Assim sendo, temos que concluir, em sintonia com a mencionada jurisprudência, que o nº 3 do art. 52º do CIRS estabelece uma presunção ilidível, constitucionalmente admissível, pelo que caiem as questões de constitucionalidade que o Requerente coloca no pressuposto errado que a referida presunção seria inilidível. O que sucede é que o Requerente não logrou afastar a presunção.

 

Também não se constata o incumprimento do dever de procura da verdade material pela Requerida, tendo esta coligido os elementos factuais relevantes em suporte da sua actuação, não tendo o Requerente produzido outros que os abalassem.

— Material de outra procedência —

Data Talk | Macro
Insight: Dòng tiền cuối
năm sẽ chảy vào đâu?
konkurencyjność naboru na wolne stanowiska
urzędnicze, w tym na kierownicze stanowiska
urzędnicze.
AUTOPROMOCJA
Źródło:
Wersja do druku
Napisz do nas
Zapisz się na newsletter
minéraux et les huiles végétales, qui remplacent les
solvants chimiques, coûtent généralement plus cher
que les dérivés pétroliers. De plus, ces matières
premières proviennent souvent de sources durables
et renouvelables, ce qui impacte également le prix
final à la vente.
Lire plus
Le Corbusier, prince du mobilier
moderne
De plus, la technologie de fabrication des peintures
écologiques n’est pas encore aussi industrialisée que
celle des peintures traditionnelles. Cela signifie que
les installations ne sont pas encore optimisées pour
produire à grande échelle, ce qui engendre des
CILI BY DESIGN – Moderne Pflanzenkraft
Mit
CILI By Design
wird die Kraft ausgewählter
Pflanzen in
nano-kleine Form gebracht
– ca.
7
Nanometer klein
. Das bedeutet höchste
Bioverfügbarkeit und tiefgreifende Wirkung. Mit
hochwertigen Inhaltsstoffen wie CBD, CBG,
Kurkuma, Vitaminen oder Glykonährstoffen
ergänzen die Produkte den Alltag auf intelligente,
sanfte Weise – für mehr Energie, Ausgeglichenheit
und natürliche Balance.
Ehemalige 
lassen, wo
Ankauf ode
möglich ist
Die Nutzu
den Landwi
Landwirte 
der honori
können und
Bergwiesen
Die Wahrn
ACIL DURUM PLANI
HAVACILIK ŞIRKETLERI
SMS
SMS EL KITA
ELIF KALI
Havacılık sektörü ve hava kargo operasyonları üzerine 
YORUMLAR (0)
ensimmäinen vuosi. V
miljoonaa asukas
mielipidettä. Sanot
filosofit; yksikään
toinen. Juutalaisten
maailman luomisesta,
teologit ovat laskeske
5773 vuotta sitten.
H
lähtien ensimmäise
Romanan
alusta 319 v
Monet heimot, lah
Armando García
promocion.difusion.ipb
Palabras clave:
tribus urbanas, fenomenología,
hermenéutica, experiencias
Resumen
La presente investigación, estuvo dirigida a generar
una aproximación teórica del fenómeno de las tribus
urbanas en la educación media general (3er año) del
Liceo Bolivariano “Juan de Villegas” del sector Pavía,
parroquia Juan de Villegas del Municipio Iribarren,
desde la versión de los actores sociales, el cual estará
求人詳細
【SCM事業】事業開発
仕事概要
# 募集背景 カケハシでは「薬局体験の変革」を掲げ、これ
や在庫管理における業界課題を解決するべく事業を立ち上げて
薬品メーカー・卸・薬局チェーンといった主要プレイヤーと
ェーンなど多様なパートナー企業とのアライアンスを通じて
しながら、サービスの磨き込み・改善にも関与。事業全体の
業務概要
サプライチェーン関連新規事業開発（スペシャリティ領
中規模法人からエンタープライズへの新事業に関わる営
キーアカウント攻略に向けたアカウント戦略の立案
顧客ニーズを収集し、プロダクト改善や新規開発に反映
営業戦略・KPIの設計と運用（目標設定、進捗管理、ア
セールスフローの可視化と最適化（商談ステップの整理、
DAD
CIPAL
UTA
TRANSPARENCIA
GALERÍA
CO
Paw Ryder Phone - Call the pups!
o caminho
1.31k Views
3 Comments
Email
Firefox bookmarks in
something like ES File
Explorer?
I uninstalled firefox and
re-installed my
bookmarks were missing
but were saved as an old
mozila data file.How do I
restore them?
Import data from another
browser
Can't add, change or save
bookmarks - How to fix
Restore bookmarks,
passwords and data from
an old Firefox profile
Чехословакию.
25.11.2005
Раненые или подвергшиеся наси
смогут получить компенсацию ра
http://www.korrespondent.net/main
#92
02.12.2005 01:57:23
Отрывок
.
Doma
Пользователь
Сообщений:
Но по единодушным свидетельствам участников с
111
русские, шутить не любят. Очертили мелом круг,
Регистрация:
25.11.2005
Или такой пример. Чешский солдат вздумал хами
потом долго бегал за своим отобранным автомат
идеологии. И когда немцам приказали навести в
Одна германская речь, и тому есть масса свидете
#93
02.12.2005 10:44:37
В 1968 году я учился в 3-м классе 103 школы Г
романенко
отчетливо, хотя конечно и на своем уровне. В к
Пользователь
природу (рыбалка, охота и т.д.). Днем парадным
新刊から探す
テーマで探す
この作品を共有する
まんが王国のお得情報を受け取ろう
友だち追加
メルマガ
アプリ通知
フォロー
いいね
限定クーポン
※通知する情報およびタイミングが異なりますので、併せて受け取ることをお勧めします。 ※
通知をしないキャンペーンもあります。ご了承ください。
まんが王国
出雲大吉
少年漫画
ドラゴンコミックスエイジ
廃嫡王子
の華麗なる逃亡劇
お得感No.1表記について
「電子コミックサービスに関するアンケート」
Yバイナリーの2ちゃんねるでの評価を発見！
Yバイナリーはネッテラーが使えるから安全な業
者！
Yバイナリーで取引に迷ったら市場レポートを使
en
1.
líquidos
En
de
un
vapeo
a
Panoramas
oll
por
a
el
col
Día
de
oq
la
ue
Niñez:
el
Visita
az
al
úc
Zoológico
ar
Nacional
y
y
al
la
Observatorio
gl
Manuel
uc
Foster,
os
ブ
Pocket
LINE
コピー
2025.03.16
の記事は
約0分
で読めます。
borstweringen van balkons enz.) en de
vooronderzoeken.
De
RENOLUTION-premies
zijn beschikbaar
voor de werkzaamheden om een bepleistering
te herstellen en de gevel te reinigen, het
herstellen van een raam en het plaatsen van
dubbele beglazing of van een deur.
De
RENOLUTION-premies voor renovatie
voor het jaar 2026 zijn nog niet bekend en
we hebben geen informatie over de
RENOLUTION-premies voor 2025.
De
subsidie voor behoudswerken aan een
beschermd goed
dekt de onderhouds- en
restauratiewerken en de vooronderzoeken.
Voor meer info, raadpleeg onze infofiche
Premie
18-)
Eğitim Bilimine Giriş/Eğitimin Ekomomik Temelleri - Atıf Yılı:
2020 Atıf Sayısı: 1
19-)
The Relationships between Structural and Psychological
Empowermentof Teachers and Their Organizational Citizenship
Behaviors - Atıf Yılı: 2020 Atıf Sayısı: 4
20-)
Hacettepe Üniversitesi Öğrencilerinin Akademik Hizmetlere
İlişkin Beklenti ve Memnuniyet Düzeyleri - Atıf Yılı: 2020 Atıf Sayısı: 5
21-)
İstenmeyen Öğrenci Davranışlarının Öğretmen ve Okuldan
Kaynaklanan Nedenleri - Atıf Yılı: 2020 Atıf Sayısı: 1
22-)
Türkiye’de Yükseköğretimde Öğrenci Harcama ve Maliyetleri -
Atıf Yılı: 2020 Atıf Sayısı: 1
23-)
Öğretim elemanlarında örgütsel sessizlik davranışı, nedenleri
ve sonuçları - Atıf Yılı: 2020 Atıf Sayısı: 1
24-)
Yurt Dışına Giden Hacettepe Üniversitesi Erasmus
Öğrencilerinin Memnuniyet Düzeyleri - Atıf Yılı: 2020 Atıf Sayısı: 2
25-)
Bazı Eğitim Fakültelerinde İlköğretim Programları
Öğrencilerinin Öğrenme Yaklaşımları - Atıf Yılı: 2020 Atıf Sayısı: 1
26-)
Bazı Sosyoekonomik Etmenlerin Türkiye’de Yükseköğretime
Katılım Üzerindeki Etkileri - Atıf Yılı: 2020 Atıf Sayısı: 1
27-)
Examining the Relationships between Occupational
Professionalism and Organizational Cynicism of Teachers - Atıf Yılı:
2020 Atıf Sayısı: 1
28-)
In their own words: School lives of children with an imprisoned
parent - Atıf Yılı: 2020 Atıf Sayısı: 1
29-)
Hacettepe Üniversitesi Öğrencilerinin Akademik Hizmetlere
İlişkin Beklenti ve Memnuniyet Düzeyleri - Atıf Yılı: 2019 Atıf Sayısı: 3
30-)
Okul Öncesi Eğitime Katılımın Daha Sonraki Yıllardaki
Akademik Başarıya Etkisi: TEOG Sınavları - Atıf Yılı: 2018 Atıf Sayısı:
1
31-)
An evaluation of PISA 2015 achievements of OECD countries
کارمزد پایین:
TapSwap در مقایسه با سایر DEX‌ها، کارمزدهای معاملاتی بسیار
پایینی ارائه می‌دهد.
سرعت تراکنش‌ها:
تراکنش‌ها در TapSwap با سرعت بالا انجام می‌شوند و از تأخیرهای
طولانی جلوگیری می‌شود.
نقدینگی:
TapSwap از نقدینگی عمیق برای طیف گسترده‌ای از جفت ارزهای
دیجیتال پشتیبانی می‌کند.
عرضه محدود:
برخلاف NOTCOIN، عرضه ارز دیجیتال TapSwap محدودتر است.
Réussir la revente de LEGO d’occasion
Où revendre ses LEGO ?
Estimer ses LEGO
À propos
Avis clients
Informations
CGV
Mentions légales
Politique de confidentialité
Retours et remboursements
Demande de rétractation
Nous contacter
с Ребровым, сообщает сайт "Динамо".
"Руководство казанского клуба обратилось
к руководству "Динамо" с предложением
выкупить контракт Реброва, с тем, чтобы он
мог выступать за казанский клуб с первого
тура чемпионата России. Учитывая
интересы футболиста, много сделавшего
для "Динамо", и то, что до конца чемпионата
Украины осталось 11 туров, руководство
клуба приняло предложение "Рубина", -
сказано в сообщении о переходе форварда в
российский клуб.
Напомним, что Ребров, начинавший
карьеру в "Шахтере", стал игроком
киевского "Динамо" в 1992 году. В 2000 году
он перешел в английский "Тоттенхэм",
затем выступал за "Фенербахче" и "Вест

Aduz, ainda, o Requerente que o acto tributário em apreço é ilegal por estar inquinado do vício de falta de fundamentação.

 

A fundamentação é uma exigência dos actos tributários em geral, sendo uma imposição constitucional (art. 268º da CRP) e legal (art. 77º da LGT).

 

Relativamente a esta matéria há que dizer que se considera que a fundamentação exigível a um acto tributário é aquela que funcionalmente é necessária para que o mesmo não seja encarado como fruto de mero arbítrio da Administração, em consequência de não serem apreensíveis os motivos de facto e de direito em que assenta.

 

Da análise do teor do Relatório de Inspecção, resulta, de modo claro e compreensível por um destinatário médio, a motivação que determinou o recurso ao estabelecido no art. 52º do CIRS, bem como estão explicadas as correcções efectuadas, em condições de permitir ao Requerente conhecer todo o caminho seguido até à decisão final, de modo a aceitar ou contestar tais correcções, dispondo, assim, o Requerente de todas as condições para conferir se os valores liquidados estão correctos.

 

E tanto assim é que a fundamentação foi suficiente, clara e congruente, que o Requerente contestou os argumentos da AT, designadamente, os vertidos no relatório inspectivo, na audição prévia, na reclamação graciosa, no recurso hierárquico e no presente processo arbitral, demonstrando, deste modo, ter conhecimento do itinerário cognoscitivo e valorativo seguido pela AT, ora Requerida.

 

Termos em que improcede, também, o pedido de declaração de ilegalidade do acto tributário de liquidação adicional, em apreço, por falta de fundamentação.

 

 

 

C.   DECISÃO

 

À face do exposto, acordam os árbitros deste Tribunal Arbitral em julgar a acção improcedente, com as legais consequências.

 

D.   Valor do processo

 

Fixa-se o valor do processo em 119.229,87 euros, nos termos do artigo 97º-A, nº 1, a), do Código de Procedimento e de Processo Tributário, aplicável por força das alíneas a) e b) do nº 1 do artigo 29º do RJAT e do nº 2 do artigo 3º do Regulamento de Custas nos Processos de Arbitragem Tributária.

 

 

E.    Custas

 

Fixa-se o valor da taxa de arbitragem em 3.060,00 euros, nos termos da Tabela I do Regulamento das Custas dos Processos de Arbitragem Tributária, a pagar pelo Requerente, nos termos dos artigos 12º, nº 2, e 22º, nº 4, ambos do RJAT, e artigo 4º, nº 5, do citado Regulamento.

 

 Notifique-se

(Esta decisão foi redigida pela ortografia antiga)

 

Lisboa, 28 de Março de 2022

 

A Árbitro Presidente

 

 

(Alexandra Coelho Martins)

 

O Árbitro Vogal

 

 

(José Nunes Barata)

 

 

O Árbitro Vogal

 

                                              

(A. Sérgio de Matos)

 

 

 



[1] Acrónimo de norma contabilística e de relato financeiro.